If you are about to start a new job, you should prepare yourself to go through the employment eligibility verification process. After all, virtually all employers in the U.S. have a legal duty to require their new workers to complete I-9 forms. Fortunately, the I-9 is simple and straightforward.
When preparing your I-9, you must provide some biographical information about yourself, including what gives you the legal authority to work in the U.S. Then, pursuant to the Immigration Reform and Control Act of 1986, you must show your employer a document or combination of documents to confirm your identity and work eligibility.
You can pick the documents you want to show
Your I-9 should come with a List of Acceptable Documents. If your employer fails to give you this list, you should ask for it.
Remember, provided you pick either one document from List A or one document from List B plus one document from List C, your employer must accept your documentation. That is, your employer may not ask you for specific documents or additional ones.

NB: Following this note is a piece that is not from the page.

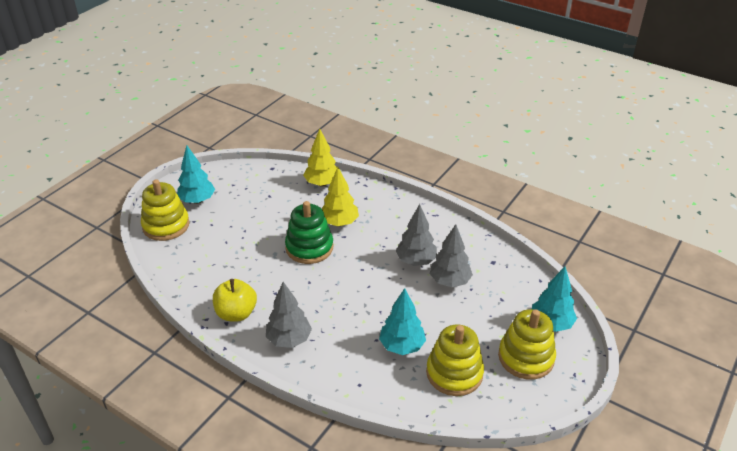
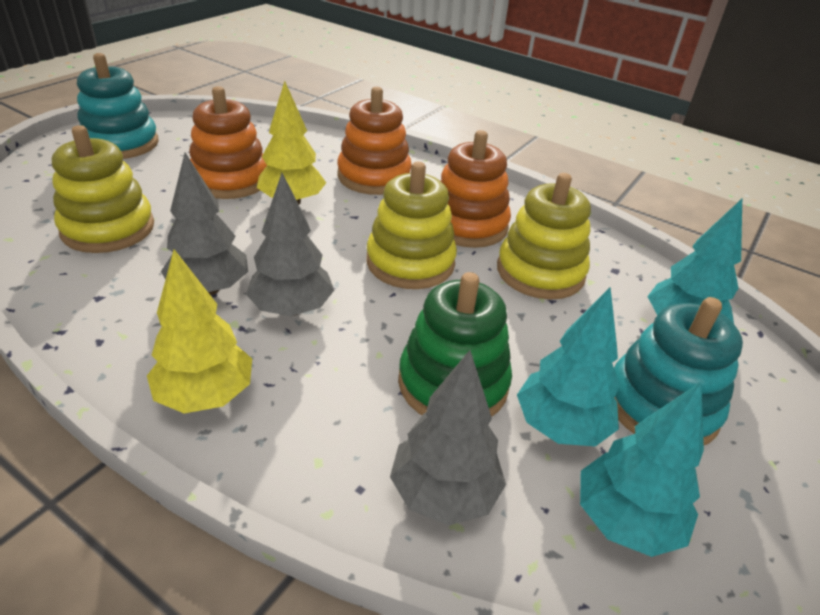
orange stacking toy: 0 -> 3
turquoise stacking toy: 0 -> 2
yellow apple: 1 -> 0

Your employer may need different documents for other reasons
While you have the right to choose the documents you want to present for I-9 purposes, your employer may ask you for certain documents for other reasons. For example, it is not uncommon for employers to request social security cards for payroll processing.
Likewise, if your employer participates in the mostly voluntary E-Verify program, you may eventually need to present supplemental proof of your identity or work eligibility. Your employer should make the distinction clear to you, though.
Ultimately, if you believe your employer is using the I-9 process to discriminate against you, you may be the victim of unfair immigration-related employment practice.